Censor sensor

LOOKING ASKANCE - Atty. Joseph Gonzales (The Freeman) - August 9, 2020 - 12:00am

Nowadays, we check out a slew of other things when encountering strangers. Before, we used to check how good looking they were, or how smart the outfit looked. Or maybe, for the more discriminating (or discriminatory), we checked out the dye job. Or the shoes, scuffed or polished. Or the bag, eco-friendly or luxury. Or the belt, branded, or completely absent.

These days with the pandemic some strange survivalist instinct drummed deep into our consciousness has transmuted our reflexes, and our checking out process has morphed into another thing entirely.

We see other people, and if they seem like they’re in a group, we automatically count. “Hey, they’re more than five! That’s not allowed by IATF rules! We’re under MECQ/ECQ/BBQ status. They’re flouting the rules! It’s an outrage!”

That’s check 1, although that’s not too common, since recently, people really have been trying hard to stay away from each other. I’ve developed great instincts for stepping out of the way when I see people coming. I begin sidling over to the far side where I can least come into contact with oncoming foot traffic once I see them coming, my paranoia having developed pretty healthily these past months.

After check 1 though, one’s eyes begin separating the group into spaces and measuring if they’re observing the two-meter distancing rules. When people are too close (like this pair of lovebirds I saw cooing on a park bench), Check 2 makes us want to come in with axes and start chopping away to make sure the distancing rules are observed.

Check 3 – We look at the face, not to exclaim in wonder at the aquiline nose or the nose job, but to note the presence or absence of the mask. We divine what kind of mask it is, whether heavy duty N95, surgical, designer-ethnic, or simply a bandana tied around the nose, and respond accordingly (an entrepreneurial opportunity if ever I saw one).

Check 3.1 – Given the recent advisory on masks with valves, we ponder how the mask-wearer is really just spewing his toxicity through his valve even as he is protected from us, and so we also glance at the mouthpart to eliminate that possibility.

Check 3.2 - The Palace spokesman has pronounced that soon, we will be required to wear face shields as well (the better to see our eyes rolling with, I guess). Include this in the check-out protocol when needed.
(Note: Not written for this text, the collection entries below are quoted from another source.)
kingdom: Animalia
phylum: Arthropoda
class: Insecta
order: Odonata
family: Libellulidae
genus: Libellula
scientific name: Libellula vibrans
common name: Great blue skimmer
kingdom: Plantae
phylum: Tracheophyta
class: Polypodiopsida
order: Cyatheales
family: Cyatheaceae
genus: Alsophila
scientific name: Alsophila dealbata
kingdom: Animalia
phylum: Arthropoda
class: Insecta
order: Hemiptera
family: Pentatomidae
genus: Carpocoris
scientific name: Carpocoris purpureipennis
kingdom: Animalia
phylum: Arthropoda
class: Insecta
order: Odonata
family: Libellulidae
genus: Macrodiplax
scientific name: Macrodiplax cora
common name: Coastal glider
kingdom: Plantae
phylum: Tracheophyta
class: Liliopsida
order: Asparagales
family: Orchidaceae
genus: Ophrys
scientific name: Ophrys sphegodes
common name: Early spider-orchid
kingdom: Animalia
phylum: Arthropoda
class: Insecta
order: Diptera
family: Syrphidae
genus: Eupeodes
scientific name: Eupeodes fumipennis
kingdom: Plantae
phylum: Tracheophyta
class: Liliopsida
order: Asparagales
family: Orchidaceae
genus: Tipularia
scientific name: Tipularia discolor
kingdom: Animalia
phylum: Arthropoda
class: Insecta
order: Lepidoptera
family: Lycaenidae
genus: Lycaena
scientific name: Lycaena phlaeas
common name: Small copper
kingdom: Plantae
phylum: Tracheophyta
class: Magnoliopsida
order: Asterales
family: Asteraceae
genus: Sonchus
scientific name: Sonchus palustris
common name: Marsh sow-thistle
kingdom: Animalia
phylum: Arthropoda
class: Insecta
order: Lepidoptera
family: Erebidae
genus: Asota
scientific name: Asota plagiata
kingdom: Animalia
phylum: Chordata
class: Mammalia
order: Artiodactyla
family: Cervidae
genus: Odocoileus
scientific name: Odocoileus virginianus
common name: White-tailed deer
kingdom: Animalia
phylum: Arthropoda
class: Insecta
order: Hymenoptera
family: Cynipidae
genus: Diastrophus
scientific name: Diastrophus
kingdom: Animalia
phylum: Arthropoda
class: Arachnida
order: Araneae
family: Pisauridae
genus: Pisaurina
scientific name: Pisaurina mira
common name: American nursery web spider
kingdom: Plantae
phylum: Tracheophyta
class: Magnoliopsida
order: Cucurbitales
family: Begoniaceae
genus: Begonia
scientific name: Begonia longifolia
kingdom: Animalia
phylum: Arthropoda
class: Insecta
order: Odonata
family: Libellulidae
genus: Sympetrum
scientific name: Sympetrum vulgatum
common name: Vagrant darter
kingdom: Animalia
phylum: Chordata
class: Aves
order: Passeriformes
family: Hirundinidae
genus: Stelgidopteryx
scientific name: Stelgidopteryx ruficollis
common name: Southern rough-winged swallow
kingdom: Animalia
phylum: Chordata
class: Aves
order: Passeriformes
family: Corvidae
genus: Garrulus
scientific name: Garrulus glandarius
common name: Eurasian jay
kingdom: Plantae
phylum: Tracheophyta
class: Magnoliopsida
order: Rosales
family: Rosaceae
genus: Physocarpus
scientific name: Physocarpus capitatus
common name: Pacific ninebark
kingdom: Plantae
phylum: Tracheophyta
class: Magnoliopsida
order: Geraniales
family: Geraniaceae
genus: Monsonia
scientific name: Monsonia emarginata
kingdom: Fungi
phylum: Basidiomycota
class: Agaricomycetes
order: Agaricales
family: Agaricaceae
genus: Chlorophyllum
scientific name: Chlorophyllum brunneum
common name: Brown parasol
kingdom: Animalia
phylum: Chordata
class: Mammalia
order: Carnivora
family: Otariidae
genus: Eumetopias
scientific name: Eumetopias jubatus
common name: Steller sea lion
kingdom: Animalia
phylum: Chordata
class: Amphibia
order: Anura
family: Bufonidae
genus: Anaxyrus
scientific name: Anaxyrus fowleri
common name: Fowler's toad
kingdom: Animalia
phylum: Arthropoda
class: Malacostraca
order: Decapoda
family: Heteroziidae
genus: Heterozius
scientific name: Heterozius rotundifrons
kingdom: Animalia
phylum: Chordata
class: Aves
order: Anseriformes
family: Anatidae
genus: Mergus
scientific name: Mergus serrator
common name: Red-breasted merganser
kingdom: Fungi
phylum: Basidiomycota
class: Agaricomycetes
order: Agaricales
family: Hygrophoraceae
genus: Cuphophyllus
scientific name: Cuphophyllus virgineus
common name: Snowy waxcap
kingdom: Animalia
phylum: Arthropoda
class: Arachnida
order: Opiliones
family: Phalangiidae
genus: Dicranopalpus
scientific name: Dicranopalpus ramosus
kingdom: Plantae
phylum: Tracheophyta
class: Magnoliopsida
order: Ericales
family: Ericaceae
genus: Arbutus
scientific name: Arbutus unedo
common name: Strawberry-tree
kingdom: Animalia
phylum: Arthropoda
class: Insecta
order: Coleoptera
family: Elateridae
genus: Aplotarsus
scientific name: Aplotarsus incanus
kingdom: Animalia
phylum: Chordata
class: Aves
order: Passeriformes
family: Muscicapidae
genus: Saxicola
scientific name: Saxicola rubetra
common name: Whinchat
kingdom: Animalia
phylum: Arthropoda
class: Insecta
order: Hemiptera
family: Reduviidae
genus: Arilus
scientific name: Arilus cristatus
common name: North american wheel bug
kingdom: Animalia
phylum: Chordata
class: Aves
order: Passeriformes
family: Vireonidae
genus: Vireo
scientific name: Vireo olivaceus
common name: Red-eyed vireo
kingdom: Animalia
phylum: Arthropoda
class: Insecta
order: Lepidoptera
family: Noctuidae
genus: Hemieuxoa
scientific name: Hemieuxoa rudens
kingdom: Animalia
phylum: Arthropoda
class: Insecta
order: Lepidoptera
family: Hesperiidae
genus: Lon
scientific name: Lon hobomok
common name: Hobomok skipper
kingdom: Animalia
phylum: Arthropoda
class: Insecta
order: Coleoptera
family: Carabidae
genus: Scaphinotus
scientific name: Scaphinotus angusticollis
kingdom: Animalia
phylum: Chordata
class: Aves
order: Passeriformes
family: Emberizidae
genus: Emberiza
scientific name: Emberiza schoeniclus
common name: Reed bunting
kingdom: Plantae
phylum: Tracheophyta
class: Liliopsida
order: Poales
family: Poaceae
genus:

Check 3.3 – Is the mask is being worn properly? We ventilate when we notice that the nose or mouth part is uncovered, and we begin calibrating the response accordingly. Smile and whisper, or frown and shout? Depends on the mood, I guess. Or how big the body of the unmasked idiot is. If he looks like a meanie, we end up just stalking away in disgust, feeling really inutile.

This situation is probably so much better than what we could find ourselves in some parts of America, though. At least we don’t end up running into irrational Americans who have imbibed too well their individual libertarian classes, and now think they can’t be made to do anything because it’s their constitutional right to protest. We would then be flung headlong into arguments with Karen about how she should wear a mask, or else.

As we head deeper into a lockdown with no end in sight, we are developing some really strange skillsets. I already know by the way that a person’s breathing in the elevator that he might have a cold. I now know how to scan contact tracing apps and QR codes, and am doing really great in answering temperature questions depending on the hour of the day. Pretty soon, what will we be cursed with?

I hope we get a newly-ingrained sense of detecting nonsense. Especially from our COVID decision makers. That might bode well for the survival of our species.